HEALTH INSURANCE. The comeback Nixon needs could well begin in February, when he is expected to make public major new proposals for a health insurance program. The Democrats have already made clear that they view health care as a major political battlefield over the next two years: White House and HEW aides are now molding the proposals with which Nixon will arm himself. One key element of the program will be a family health insurance plan, intended to supplant much of the coverage now given low-income families under Medicaid. The Nixon plan will probably extend the coverage to lower-middle-income families: how far it will go beyond that is now a matter of Administration debate. Another likely aspect of the Nixon proposals -matching the intent, if not the scope, of Democratic plans -is an insurance scheme to cover the cost of "catastrophic" illness.
It is a substantial beginning toward a reversal of Administration fortunes. Yet one of Washington's highest officials, and one of its most politically astute, concedes that 1972 will bring deep trouble for Nixon unless he can deliver on the big issues of war and economy.

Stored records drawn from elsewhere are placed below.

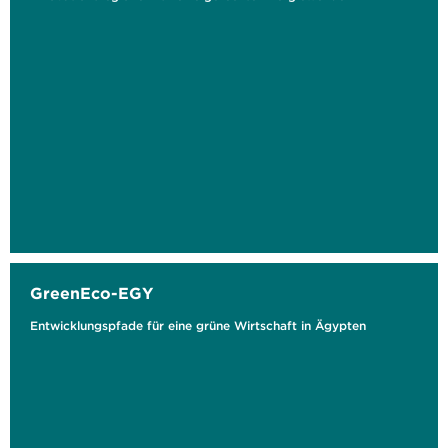
GreenEco-EGY
Entwicklungspfade für eine grüne Wirtschaft in Ägypten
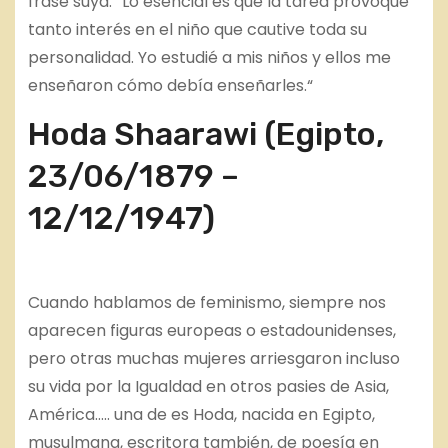
frase suya: “Lo esencial es que la tarea provoque
tanto interés en el niño que cautive toda su
personalidad. Yo estudié a mis niños y ellos me
enseñaron cómo debía enseñarles.“
Hoda Shaarawi (Egipto,
23/06/1879 –
12/12/1947)
Cuando hablamos de feminismo, siempre nos
aparecen figuras europeas o estadounidenses,
pero otras muchas mujeres arriesgaron incluso
su vida por la Igualdad en otros pasies de Asia,
América….. una de es Hoda, nacida en Egipto,
musulmana, escritora también, de poesía en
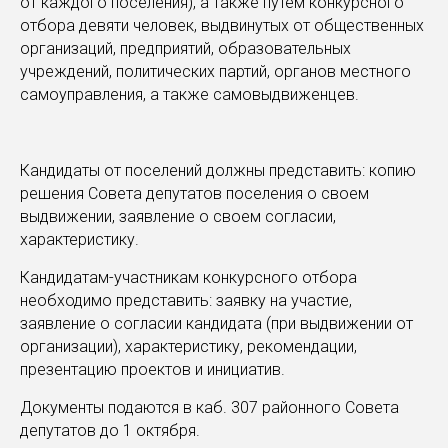
от каждого поселения), а также путем конкурсного
отбора девяти человек, выдвинутых от общественных
организаций, предприятий, образовательных
учреждений, политических партий, органов местного
самоуправления, а также самовыдвиженцев.
Кандидаты от поселений должны представить: копию
решения Совета депутатов поселения о своем
выдвижении, заявление о своем согласии,
характеристику.
Кандидатам-участникам конкурсного отбора
необходимо представить: заявку на участие,
заявление о согласии кандидата (при выдвижении от
организации), характеристику, рекомендации,
презентацию проектов и инициатив.
Документы подаются в каб. 307 районного Совета
депутатов до 1 октября.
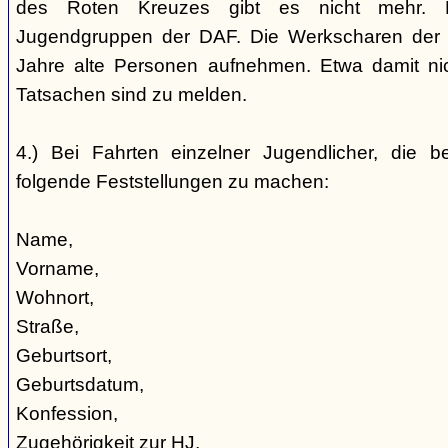
des Roten Kreuzes gibt es nicht mehr. 
Jugendgruppen der DAF. Die Werkscharen der 
Jahre alte Personen aufnehmen. Etwa damit nic
Tatsachen sind zu melden.
4.) Bei Fahrten einzelner Jugendlicher, die b
folgende Feststellungen zu machen:
Name,
Vorname,
Wohnort,
Straße,
Geburtsort,
Geburtsdatum,
Konfession,
Zugehörigkeit zur HJ,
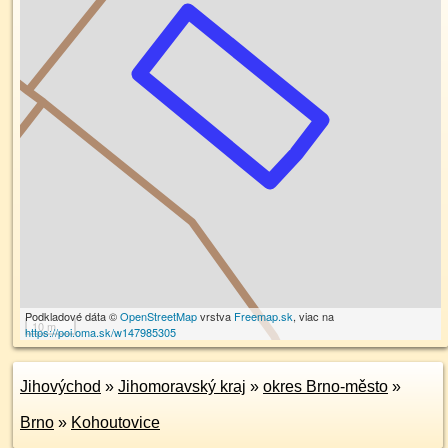
Podkladové dáta ©
OpenStreetMap
vrstva
Freemap.sk
, viac na
10 m
https://poi.oma.sk/w147985305
Jihovýchod
»
Jihomoravský kraj
»
okres Brno-město
»
Brno
»
Kohoutovice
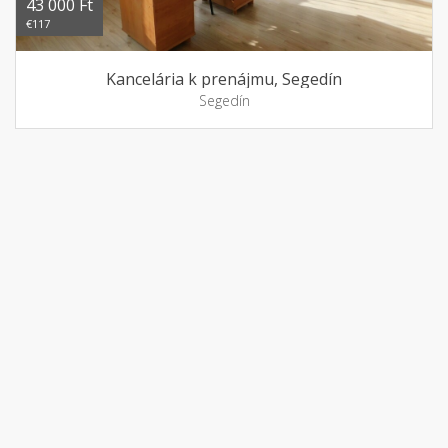
43 000 Ft
€117
Kancelária k prenájmu, Segedín
Segedín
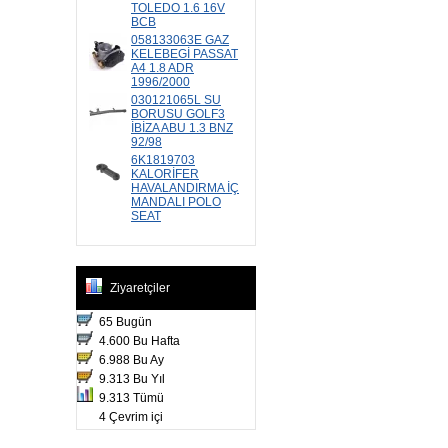
TOLEDO 1.6 16V
BCB
058133063E GAZ
KELEBEGİ PASSAT
A4 1.8 ADR
1996/2000
030121065L SU
BORUSU GOLF3
İBİZA ABU 1.3 BNZ
92/98
6K1819703
KALORİFER
HAVALANDIRMA İÇ
MANDALI POLO
SEAT
Ziyaretçiler
65 Bugün
4.600 Bu Hafta
6.988 Bu Ay
9.313 Bu Yıl
9.313 Tümü
4 Çevrim içi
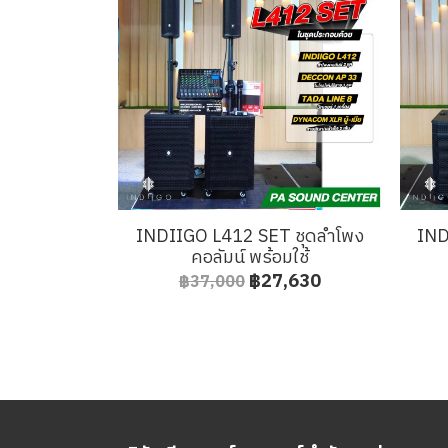
INDIIGO L412 SET ชุดลำโพง
IND
คอลัมน์ พร้อมใช้
฿27,630
฿37,000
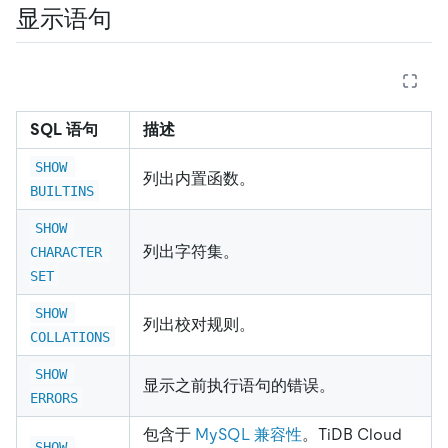
显示语句
SQL 语句
描述
SHOW 
列出内置函数。
BUILTINS
SHOW 
列出字符集。
CHARACTER 
SET
SHOW 
列出校对规则。
COLLATIONS
SHOW 
显示之前执行语句的错误。
ERRORS
包含于
MySQL 兼容性
。TiDB Cloud
SHOW 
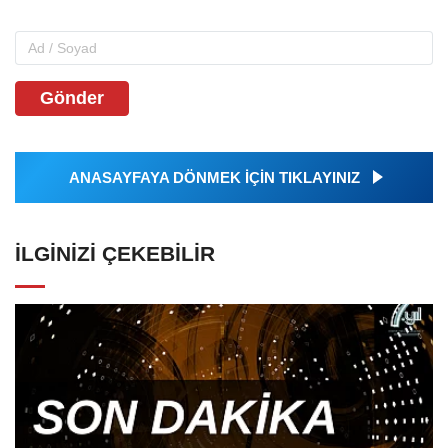
Gönder
ANASAYFAYA DÖNMEK İÇİN TIKLAYINIZ
İLGINIZI ÇEKEBILIR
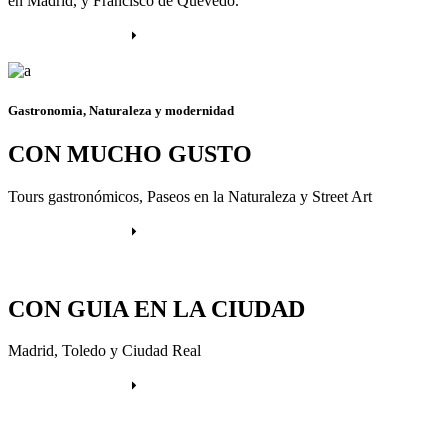
en Madrid, y Francisco de Quevedo.
Más información
Gastronomia, Naturaleza y modernidad
CON MUCHO GUSTO
Tours gastronómicos, Paseos en la Naturaleza y Street Art
Más información
CON GUIA EN LA CIUDAD
Madrid, Toledo y Ciudad Real
Más información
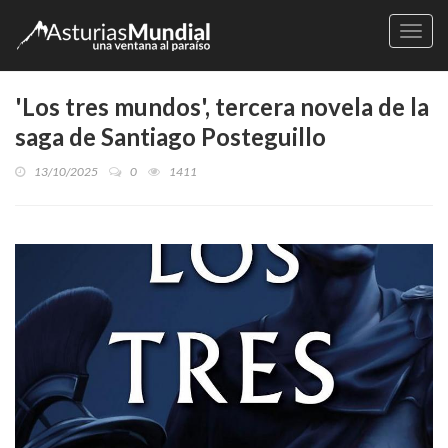
Naveg
'Los tres mundos', tercera novela de la
saga de Santiago Posteguillo
13/10/2025
0
1411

Probably Indiscreet. Those twin troubles were on public display last week when Nixon held his first press conference in over four months, and only the twelfth since he took office. Although he has succeeded in reducing American casualty rates in Viet Nam, he has felt it necessary to take a newly belligerent stance on the war (see following story). Questioned about the economy, he appeared to be claiming victory in the face of obvious setbacks. Where his economists had long spoken of a 4% unemployment rate as an acceptable target, he pointed to a figure close to 5% as reasonable under present circumstances. That 1% difference represents about 800,000 unemployed.
The war and the economy are the two big issues, but Nixon tried to stem the beginning of a third -his own and his Administration's credibility -by revising his earlier pronouncements on the election. Though he had just characterized the results as an ideological victory, Nixon passed up an opportunity to repeat that claim before a roomful of openly disbelieving newsmen. Instead, he described his campaigning as a normal presidential responsibility and stressed his desire to work in harmony with the incoming Congress. With a welcome lack of contentiousness, the President frankly conceded that as a lawyer, he had probably made indiscreet remarks assuming the guilt of two prominent criminal defendants, Charles Manson and Angela Davis. "I think sometimes we lawyers, even like doctors who try to prescribe for themselves, may make mistakes," he said.
The President admitted that while "divisions in this country are never going to end," progress toward muting those differences has been "not as much as I would like." He moved to patch up relations with dissident Republican liberals by assuring them that they are "welcome" in the G.O.P. -and that he will not repeat his 1970 purge of such anti-Administration Republicans as New York's Senator Charles Goodell. Already he is beginning to do a bit better with Congress: the Senate sustained his veto of a bill limiting television campaign spending, and last week a House-Senate conference restored most of the SST development funds that the Senate had earlier cut.
The President pleaded for renewed life for the SST, because abandoning it would mean that the U.S., "which has been first in the world in commercial aviation from the time of the Wright brothers, decides not just to be second, but not even to show." Whatever the specific merits of the SST, given the present mood of malaise -and the President's own stated priorities -it seemed more urgent for the nation to worry about being first in the vitality of the cities, in standards of education, in fighting pollution, in aiding the poor, in race relations -first in all the qualities of national life.